# Task to complete
Go to the line below containing "M1958 812 2037" and print exactly from there through the line containing "M2190 1154 2283", both included. Print nothing else.

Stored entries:
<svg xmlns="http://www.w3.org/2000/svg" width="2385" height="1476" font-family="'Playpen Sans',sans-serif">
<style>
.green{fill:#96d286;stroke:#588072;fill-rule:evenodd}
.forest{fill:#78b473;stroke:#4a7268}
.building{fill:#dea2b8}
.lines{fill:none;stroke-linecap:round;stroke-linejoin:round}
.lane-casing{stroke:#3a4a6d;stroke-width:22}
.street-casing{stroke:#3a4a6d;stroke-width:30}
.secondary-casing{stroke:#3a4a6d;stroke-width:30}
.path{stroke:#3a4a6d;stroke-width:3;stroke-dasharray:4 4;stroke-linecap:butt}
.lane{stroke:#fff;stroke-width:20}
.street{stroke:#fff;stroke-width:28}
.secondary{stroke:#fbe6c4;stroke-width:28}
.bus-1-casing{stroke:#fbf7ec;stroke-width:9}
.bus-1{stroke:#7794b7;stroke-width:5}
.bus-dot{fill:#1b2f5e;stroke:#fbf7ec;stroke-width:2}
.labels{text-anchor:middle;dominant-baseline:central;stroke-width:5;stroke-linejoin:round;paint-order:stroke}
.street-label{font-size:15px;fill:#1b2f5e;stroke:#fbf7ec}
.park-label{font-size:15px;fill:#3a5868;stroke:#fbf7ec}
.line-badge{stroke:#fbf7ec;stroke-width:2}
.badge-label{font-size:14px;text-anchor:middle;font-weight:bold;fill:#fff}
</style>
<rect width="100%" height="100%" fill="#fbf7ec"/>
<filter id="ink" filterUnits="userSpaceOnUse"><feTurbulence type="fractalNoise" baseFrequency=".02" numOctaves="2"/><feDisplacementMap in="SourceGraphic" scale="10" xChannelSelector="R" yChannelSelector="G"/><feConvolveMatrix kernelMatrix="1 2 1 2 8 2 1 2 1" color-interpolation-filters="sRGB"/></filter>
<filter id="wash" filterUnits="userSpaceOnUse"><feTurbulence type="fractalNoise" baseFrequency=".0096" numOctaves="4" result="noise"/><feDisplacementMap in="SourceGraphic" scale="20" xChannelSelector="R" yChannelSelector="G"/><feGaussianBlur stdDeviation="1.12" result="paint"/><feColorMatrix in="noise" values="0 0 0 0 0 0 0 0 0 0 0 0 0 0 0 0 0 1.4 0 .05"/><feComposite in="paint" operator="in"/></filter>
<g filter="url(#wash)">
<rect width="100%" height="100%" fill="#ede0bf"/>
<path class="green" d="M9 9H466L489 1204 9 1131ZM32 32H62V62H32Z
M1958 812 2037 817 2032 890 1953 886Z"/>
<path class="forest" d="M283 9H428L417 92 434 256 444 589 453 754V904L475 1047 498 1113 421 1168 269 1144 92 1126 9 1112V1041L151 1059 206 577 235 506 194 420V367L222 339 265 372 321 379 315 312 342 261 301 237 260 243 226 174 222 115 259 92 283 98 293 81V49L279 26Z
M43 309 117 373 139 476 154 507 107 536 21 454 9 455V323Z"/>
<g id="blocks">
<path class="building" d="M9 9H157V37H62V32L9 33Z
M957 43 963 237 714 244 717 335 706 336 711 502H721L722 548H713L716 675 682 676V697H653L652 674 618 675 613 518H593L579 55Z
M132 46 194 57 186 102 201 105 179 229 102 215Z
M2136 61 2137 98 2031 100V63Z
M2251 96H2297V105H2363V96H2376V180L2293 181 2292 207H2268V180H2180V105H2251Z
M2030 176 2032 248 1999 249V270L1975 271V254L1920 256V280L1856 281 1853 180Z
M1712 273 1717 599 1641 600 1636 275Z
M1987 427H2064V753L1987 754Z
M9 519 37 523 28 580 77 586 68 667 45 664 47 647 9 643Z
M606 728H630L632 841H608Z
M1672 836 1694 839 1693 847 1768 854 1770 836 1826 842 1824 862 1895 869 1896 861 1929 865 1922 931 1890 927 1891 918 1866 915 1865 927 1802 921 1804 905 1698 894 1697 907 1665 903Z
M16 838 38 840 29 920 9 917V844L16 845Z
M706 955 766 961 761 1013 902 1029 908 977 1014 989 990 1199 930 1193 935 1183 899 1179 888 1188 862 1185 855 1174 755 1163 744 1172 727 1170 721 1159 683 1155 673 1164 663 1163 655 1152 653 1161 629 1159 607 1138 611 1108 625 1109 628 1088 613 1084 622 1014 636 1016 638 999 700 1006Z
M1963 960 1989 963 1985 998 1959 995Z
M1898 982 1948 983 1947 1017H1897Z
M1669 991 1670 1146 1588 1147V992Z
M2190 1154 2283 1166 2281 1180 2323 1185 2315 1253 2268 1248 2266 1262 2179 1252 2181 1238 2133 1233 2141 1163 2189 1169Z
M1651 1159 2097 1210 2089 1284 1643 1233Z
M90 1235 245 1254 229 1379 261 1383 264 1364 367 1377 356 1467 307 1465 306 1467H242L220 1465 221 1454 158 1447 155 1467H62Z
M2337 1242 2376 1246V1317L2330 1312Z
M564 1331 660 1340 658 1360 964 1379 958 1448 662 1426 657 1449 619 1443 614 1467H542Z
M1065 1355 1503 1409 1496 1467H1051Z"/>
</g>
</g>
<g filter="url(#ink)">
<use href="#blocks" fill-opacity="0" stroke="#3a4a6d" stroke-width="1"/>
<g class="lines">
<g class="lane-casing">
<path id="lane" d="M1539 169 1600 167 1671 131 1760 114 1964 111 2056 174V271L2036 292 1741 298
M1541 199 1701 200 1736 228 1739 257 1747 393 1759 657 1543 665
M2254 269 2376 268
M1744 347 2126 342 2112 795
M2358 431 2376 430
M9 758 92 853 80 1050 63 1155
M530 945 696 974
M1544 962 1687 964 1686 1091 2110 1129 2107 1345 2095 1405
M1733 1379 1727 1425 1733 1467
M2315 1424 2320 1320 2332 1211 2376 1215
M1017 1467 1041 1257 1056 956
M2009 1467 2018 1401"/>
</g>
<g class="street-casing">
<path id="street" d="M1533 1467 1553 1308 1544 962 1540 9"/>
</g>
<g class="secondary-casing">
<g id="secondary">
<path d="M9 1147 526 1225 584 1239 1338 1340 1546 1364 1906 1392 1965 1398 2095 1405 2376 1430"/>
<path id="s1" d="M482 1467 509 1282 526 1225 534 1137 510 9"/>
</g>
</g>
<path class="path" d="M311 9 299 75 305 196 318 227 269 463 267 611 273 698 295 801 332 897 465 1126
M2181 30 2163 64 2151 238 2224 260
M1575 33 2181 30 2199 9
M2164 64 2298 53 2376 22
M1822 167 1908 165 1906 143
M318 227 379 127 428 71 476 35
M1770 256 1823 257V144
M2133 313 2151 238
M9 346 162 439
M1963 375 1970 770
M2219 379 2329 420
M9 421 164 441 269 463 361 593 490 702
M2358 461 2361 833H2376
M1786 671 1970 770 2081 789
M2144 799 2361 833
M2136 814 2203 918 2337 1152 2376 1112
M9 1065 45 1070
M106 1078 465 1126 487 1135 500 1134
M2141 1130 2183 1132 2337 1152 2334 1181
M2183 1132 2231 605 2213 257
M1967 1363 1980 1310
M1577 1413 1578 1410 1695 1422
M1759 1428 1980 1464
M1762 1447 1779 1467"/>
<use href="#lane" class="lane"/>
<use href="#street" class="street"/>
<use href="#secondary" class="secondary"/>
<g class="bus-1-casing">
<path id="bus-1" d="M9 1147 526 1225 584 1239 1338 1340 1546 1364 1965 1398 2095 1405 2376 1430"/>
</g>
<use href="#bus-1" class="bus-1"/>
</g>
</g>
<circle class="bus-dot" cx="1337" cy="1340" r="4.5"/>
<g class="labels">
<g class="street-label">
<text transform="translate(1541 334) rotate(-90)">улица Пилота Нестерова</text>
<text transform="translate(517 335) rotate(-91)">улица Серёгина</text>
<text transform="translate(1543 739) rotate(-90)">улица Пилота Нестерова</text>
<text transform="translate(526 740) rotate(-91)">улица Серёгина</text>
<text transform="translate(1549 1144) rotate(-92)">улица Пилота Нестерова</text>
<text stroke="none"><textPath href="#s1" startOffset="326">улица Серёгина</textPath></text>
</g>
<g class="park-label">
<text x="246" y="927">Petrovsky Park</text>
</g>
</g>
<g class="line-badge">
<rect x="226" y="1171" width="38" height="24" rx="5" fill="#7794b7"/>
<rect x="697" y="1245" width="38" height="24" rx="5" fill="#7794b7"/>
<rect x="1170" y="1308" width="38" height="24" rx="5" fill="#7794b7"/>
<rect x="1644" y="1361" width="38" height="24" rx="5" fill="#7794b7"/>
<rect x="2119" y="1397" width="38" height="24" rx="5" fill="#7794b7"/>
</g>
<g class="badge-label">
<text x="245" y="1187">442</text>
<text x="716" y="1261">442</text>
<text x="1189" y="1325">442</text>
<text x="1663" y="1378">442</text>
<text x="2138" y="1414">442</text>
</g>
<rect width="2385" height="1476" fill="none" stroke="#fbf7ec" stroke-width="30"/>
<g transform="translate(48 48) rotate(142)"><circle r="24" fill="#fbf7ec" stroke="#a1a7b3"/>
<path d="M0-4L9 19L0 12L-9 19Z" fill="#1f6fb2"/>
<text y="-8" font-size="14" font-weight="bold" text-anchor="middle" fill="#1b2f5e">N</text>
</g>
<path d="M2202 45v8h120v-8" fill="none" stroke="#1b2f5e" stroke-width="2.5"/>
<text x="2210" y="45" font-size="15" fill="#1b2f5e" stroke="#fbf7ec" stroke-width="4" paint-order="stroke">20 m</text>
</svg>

# Solution to this problem
M1958 812 2037 817 2032 890 1953 886Z"/>
<path class="forest" d="M283 9H428L417 92 434 256 444 589 453 754V904L475 1047 498 1113 421 1168 269 1144 92 1126 9 1112V1041L151 1059 206 577 235 506 194 420V367L222 339 265 372 321 379 315 312 342 261 301 237 260 243 226 174 222 115 259 92 283 98 293 81V49L279 26Z
M43 309 117 373 139 476 154 507 107 536 21 454 9 455V323Z"/>
<g id="blocks">
<path class="building" d="M9 9H157V37H62V32L9 33Z
M957 43 963 237 714 244 717 335 706 336 711 502H721L722 548H713L716 675 682 676V697H653L652 674 618 675 613 518H593L579 55Z
M132 46 194 57 186 102 201 105 179 229 102 215Z
M2136 61 2137 98 2031 100V63Z
M2251 96H2297V105H2363V96H2376V180L2293 181 2292 207H2268V180H2180V105H2251Z
M2030 176 2032 248 1999 249V270L1975 271V254L1920 256V280L1856 281 1853 180Z
M1712 273 1717 599 1641 600 1636 275Z
M1987 427H2064V753L1987 754Z
M9 519 37 523 28 580 77 586 68 667 45 664 47 647 9 643Z
M606 728H630L632 841H608Z
M1672 836 1694 839 1693 847 1768 854 1770 836 1826 842 1824 862 1895 869 1896 861 1929 865 1922 931 1890 927 1891 918 1866 915 1865 927 1802 921 1804 905 1698 894 1697 907 1665 903Z
M16 838 38 840 29 920 9 917V844L16 845Z
M706 955 766 961 761 1013 902 1029 908 977 1014 989 990 1199 930 1193 935 1183 899 1179 888 1188 862 1185 855 1174 755 1163 744 1172 727 1170 721 1159 683 1155 673 1164 663 1163 655 1152 653 1161 629 1159 607 1138 611 1108 625 1109 628 1088 613 1084 622 1014 636 1016 638 999 700 1006Z
M1963 960 1989 963 1985 998 1959 995Z
M1898 982 1948 983 1947 1017H1897Z
M1669 991 1670 1146 1588 1147V992Z
M2190 1154 2283 1166 2281 1180 2323 1185 2315 1253 2268 1248 2266 1262 2179 1252 2181 1238 2133 1233 2141 1163 2189 1169Z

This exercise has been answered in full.